Il suo creatore è il robotics developer Alexander Reben. Quest’ultimo è partito dal concetto di base “meglio prevenire che curare”, in definitiva, dal momento che secondo i dati in suo possesso le persone hanno paura dei robot perché immaginano che essi possano anche essere pericolosi, e non vedono sviluppate soluzioni per far si che questo non accada (pure riconoscendo, in prevalenza, che lo sviluppo dell’automazione è importante per la società).
Reben ha denominato il suo robot First Law, con un riferimento alle leggi di Isaac Asimov che tra i primi pose la questione dei rapporti tra uomo e androidi.
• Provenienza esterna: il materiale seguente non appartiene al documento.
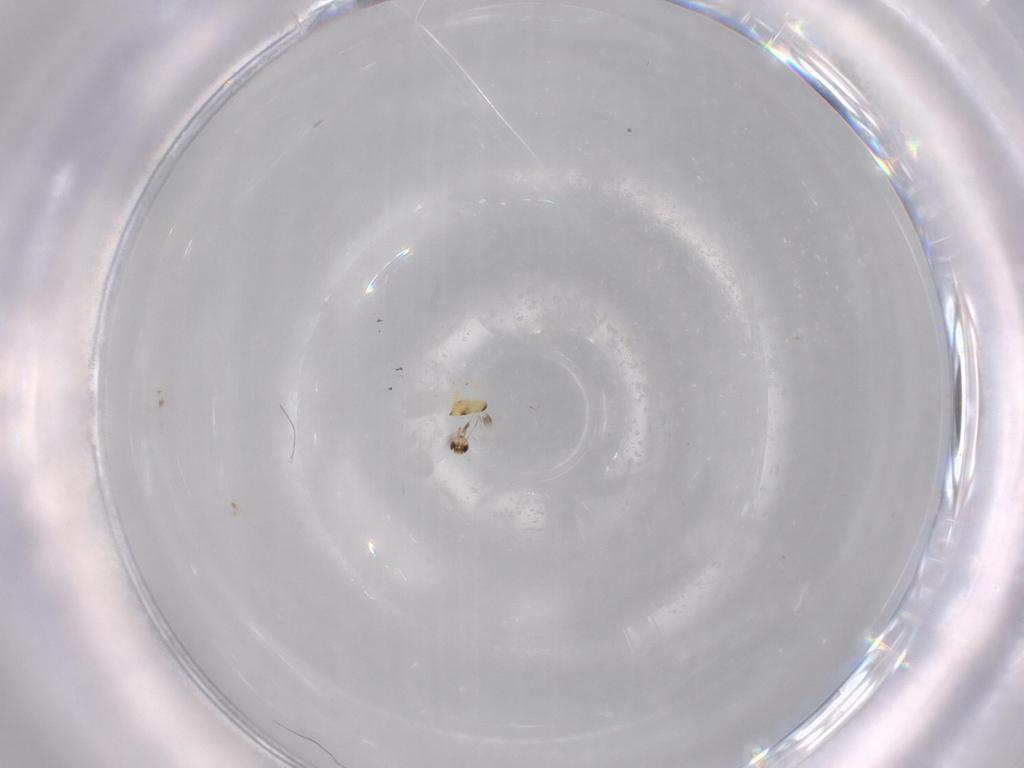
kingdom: Animalia
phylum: Arthropoda
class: Insecta
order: Hymenoptera
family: Signiphoridae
In questo video vediamo First Law, dal formato di una black box con bracico meccanico, volutamente irretito dal suo inventore
Se il robot viola la prima legge di Asimov… conviene prevenire!
Nel filmato First Law ha dunque “deciso” di “far male” (in modo blando) al proprietario del dito, provocandogli un leggero taglio. Violando però la prima delle leggi di Asimov, quella che recita “un robot non può recar danno a un essere umano né può permettere che, a causa del proprio mancato intervento, un essere umano riceva danno“.
Ma la scelta del robot è assolutamente casuale e non può certo essere comparata con i meccanismi che mettiamo in atto noi umani in tema di decisioni. Il punto è che le conclusioni di Asimov, pure avendo ancora oggi un valore pionieristico straordinario, devono essere per forza rivisitate in chiave moderna, come ha spiegato Reben: “Non esiste in circolazione un androide nato intenzionalmente per far male o aggredire. Ma non bisogna abbassare la guardia con ricerca e sperimentazione proprio per prevenire dei casi di potenziale pericolo”.
Le sue conclusioni fanno idealmente il paio, in questo preciso momento storico, con la decisione di Google di sviluppare una forma di controllo sui robot potenzialmente “ribelli”, come vi abbiamo raccontato di recente qui su Robotica.news.